Para enamonarnos definitivamente con La storia de Pronto Soccorso y Beauty Case, dos adolescentes de nombre imposible que permanecerán para siempre en nuestra memoria, entre lametazos de helado y motos trucadas.

Pasen y vean.

13 de enero de 2010

De traiciones…

papiro63 Hallar las piezas de lado recto y componer el marco, y ya estamos listos para zambullirnos en el montón y desenterrar una a una las baldosas que nos conducirán a un mundo nuevo; y ¿qué importa que luego ese mundo pueda ser interpretado de tantas formas como ojos lo contemplen? El placer que hemos obtenido al acariciar cada pequeña porción de esa nueva historia se queda en nosotros para siempre, revoloteando en nuestra carne mientras las piezas del rompecabezas se engarzan bailando entre nuestros dedos.

Cada detalle, cada pequeña línea, la más desvaída de las sombras, el tono más invisible conduce a nuestros ojos al rincón adecuado del mundo, y reconocemos así la importancia de cada minúscula porción del decir, y el modo en que la expresión es un tejido microscópico en cuya trama anidan universos. El tamaño de este trazo, la intensidad de aquella figura, la conexión misteriosa entre este color y aquel otro, todo va surgiendo en el lento ir y venir de las piezas, y empiezan a surgir emocionantes siluetas, rostros inesperados, gestos y movimientos, lágrimas, entusiasmos, golpes, traiciones… Con minuciosidad feliz, recomponemos lo incomprensible, el dulce caos extranjero, palpando cada indicio con paciente ternura, preguntándole a nuestra propia vida sobre cada término, cada acento, cada intención, restaurando instante por instante las tardes de lluvia de otros. Nos tendemos para que, sobre nuestros temblores, leyendas ajenas crucen en nosotros el puente de la incomprensión. En una traición meticulosa, en una amorosa traición…

12 de enero de 2010

...y otros demonios.

Azufre. Su olor flota tenue y absoluto impregnando el ambiente de una forma imperceptible. Todo está oscuro, no hay ventanas ni orificio alguno, aunque si logras acostumbrarte, al cabo de un tiempo todo adquiere un  delicado tinte rojizo. Hace calor. Un humo espeso flota sobre las cabezas como en uno de esos locales subterráneos donde la excitación de la buena música y el alcohol nos calienta el ánimo. Suena Louis Amstrong. Hombres y mujeres deambulan de un lado a otro con tranquilidad. Todos parecen conocer el sitio, sentirse a gusto: carteristas de metro, mendigos de caricias, críticos literarios, asesinas en serie, poetastros que publican, juntadores de palabras, fugitivas de la justicia, tomadores de píldoras, agentes inmobiliarios, telepredicadoras, meretrices, pajilleros agresivos, fumadores clandestinos, alcohólicos conocidos, folladoras compulsivas, traidores a la patria, pirómanas religiosas, almas en pena, hastiadas del tupper sex, desertores del facebook, rockeras, cocineros, bibliotecarias, cinéfilas, enamorados gigolós…

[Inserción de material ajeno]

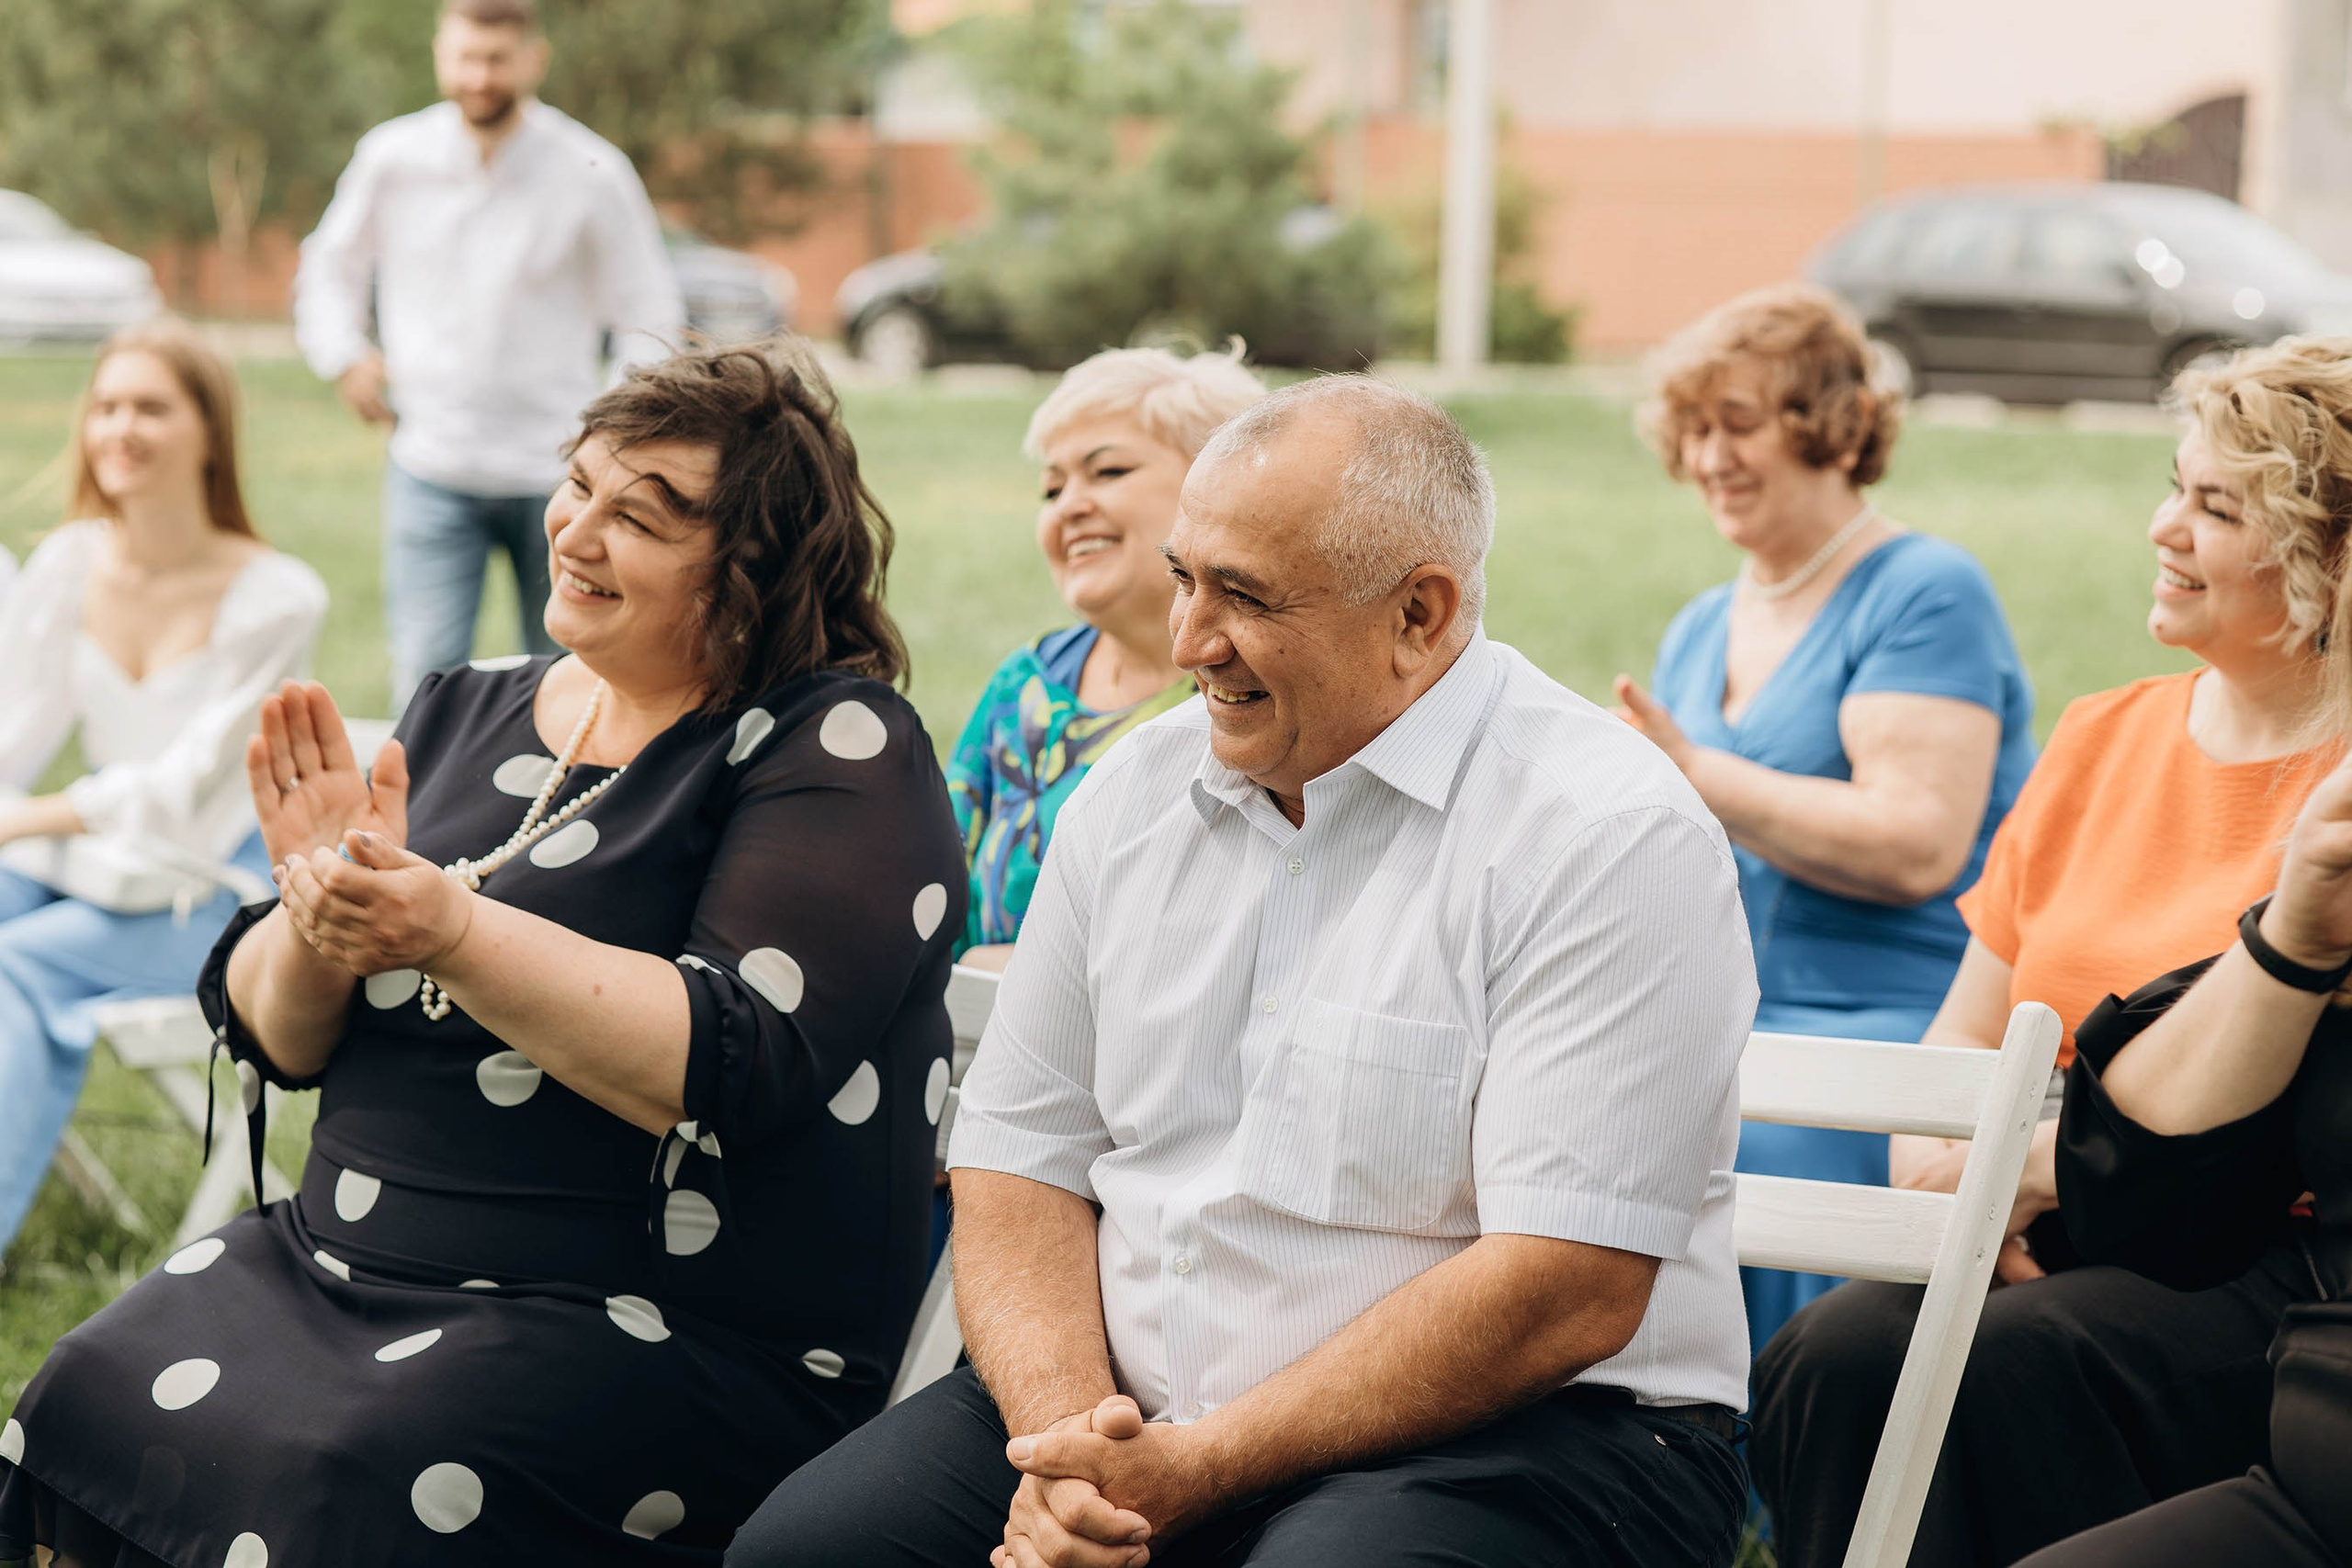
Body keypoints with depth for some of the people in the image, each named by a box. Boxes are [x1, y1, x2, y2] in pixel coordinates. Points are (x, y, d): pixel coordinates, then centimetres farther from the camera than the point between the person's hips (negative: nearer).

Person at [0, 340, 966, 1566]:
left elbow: (736, 1071, -21)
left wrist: (454, 933, -27)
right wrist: (320, 924, -11)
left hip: (670, 1321, -6)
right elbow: (271, 1038, 12)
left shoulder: (836, 752, -7)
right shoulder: (471, 710, 12)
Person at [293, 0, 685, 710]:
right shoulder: (392, 158, -1)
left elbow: (647, 318, 0)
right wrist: (345, 355, -1)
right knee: (426, 678, -9)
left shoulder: (592, 173, -6)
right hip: (432, 465, 1)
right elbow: (328, 269, 16)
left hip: (557, 470, 0)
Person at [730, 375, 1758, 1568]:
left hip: (1512, 1435, -5)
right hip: (1134, 1406, 5)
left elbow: (1565, 1298, -18)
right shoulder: (1136, 791, 9)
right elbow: (1019, 1167, 10)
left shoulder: (1612, 835, -12)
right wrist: (1068, 1444, -10)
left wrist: (1193, 1471, -18)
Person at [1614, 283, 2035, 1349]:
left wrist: (1698, 777, -17)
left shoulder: (1927, 594, -2)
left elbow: (1917, 849, -15)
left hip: (1885, 1026, -7)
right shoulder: (1700, 630, 23)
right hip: (1719, 1020, 7)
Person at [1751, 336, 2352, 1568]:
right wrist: (1938, 1167, -4)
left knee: (2016, 1367, -33)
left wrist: (2028, 1160, -12)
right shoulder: (2099, 740, 16)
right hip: (2054, 1239, 5)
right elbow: (1962, 1041, 18)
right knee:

Woody Allen aparece torpe, sudoroso, asfixiado por un calor al que no acaba de acostumbrarse. El demonio lo observa a cierta distancia: lleva un batín corto de seda con sus iniciales y un elegante pañuelo al cuello. Juguetea con un martini. Está sentado junto a un mueble bar, en un sofá de skay verde lima, flanqueado de altas estanterías llenas de libros, de cintas de vídeo, de discos. Un hombrecillo apesadumbrado se cruza entre ellos, parece no entender nada de lo que sucede. “¿Y usted qué ha hecho?”, pregunta Woody. “Inventé los muebles de metacrilato”. Risas. Al final, todo es como en las Vegas: algunas veces arriba, otras abajo, pero siempre pierdes. Mejor reinar aquí que servir en el paraíso, porque todo cabe en este infierno que soñamos, incluso los ángeles.